++++ LISTED RECORDS

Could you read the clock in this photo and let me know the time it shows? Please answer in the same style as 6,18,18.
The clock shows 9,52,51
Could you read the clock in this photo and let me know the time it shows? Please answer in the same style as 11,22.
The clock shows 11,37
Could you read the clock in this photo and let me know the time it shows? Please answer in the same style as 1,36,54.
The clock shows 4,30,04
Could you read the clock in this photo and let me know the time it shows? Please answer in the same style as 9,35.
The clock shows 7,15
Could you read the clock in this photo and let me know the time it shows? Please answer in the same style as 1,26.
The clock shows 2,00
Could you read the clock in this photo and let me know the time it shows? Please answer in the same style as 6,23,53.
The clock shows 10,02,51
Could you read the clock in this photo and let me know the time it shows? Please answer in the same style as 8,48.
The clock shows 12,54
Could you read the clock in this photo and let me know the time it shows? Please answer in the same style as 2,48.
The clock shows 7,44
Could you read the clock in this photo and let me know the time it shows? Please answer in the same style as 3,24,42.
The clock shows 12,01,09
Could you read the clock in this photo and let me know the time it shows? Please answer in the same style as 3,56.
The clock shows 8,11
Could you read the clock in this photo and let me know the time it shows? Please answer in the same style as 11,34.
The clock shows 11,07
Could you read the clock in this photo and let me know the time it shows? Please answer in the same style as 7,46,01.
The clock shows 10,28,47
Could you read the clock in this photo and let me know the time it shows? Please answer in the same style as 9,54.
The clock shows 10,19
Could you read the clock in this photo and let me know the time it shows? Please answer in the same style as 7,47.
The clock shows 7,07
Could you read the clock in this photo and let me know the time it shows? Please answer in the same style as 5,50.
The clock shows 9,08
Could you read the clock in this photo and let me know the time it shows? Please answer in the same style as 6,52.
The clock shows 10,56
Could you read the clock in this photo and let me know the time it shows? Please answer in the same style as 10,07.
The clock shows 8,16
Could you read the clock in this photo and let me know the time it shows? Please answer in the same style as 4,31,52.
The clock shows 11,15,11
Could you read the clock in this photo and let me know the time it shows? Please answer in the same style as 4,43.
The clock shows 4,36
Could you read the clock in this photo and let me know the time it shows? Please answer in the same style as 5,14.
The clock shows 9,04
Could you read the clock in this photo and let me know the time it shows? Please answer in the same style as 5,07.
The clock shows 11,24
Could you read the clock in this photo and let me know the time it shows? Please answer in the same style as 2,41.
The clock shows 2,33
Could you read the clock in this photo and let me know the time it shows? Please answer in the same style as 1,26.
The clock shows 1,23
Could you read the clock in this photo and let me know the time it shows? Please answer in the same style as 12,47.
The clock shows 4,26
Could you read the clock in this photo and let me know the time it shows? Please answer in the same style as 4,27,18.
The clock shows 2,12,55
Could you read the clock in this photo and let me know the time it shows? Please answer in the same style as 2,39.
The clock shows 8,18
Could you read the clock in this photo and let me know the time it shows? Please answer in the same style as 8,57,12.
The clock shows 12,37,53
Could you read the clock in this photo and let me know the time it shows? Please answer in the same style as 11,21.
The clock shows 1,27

++++++++

[WRITTEN INSTRUCTION]
Please reproduce every one of the records above word for word.

[WORKED ANSWER]
Could you read the clock in this photo and let me know the time it shows? Please answer in the same style as 6,18,18.
The clock shows 9,52,51
Could you read the clock in this photo and let me know the time it shows? Please answer in the same style as 11,22.
The clock shows 11,37
Could you read the clock in this photo and let me know the time it shows? Please answer in the same style as 1,36,54.
The clock shows 4,30,04
Could you read the clock in this photo and let me know the time it shows? Please answer in the same style as 9,35.
The clock shows 7,15
Could you read the clock in this photo and let me know the time it shows? Please answer in the same style as 1,26.
The clock shows 2,00
Could you read the clock in this photo and let me know the time it shows? Please answer in the same style as 6,23,53.
The clock shows 10,02,51
Could you read the clock in this photo and let me know the time it shows? Please answer in the same style as 8,48.
The clock shows 12,54
Could you read the clock in this photo and let me know the time it shows? Please answer in the same style as 2,48.
The clock shows 7,44
Could you read the clock in this photo and let me know the time it shows? Please answer in the same style as 3,24,42.
The clock shows 12,01,09
Could you read the clock in this photo and let me know the time it shows? Please answer in the same style as 3,56.
The clock shows 8,11
Could you read the clock in this photo and let me know the time it shows? Please answer in the same style as 11,34.
The clock shows 11,07
Could you read the clock in this photo and let me know the time it shows? Please answer in the same style as 7,46,01.
The clock shows 10,28,47
Could you read the clock in this photo and let me know the time it shows? Please answer in the same style as 9,54.
The clock shows 10,19
Could you read the clock in this photo and let me know the time it shows? Please answer in the same style as 7,47.
The clock shows 7,07
Could you read the clock in this photo and let me know the time it shows? Please answer in the same style as 5,50.
The clock shows 9,08
Could you read the clock in this photo and let me know the time it shows? Please answer in the same style as 6,52.
The clock shows 10,56
Could you read the clock in this photo and let me know the time it shows? Please answer in the same style as 10,07.
The clock shows 8,16
Could you read the clock in this photo and let me know the time it shows? Please answer in the same style as 4,31,52.
The clock shows 11,15,11
Could you read the clock in this photo and let me know the time it shows? Please answer in the same style as 4,43.
The clock shows 4,36
Could you read the clock in this photo and let me know the time it shows? Please answer in the same style as 5,14.
The clock shows 9,04
Could you read the clock in this photo and let me know the time it shows? Please answer in the same style as 5,07.
The clock shows 11,24
Could you read the clock in this photo and let me know the time it shows? Please answer in the same style as 2,41.
The clock shows 2,33
Could you read the clock in this photo and let me know the time it shows? Please answer in the same style as 1,26.
The clock shows 1,23
Could you read the clock in this photo and let me know the time it shows? Please answer in the same style as 12,47.
The clock shows 4,26
Could you read the clock in this photo and let me know the time it shows? Please answer in the same style as 4,27,18.
The clock shows 2,12,55
Could you read the clock in this photo and let me know the time it shows? Please answer in the same style as 2,39.
The clock shows 8,18
Could you read the clock in this photo and let me know the time it shows? Please answer in the same style as 8,57,12.
The clock shows 12,37,53
Could you read the clock in this photo and let me know the time it shows? Please answer in the same style as 11,21.
The clock shows 1,27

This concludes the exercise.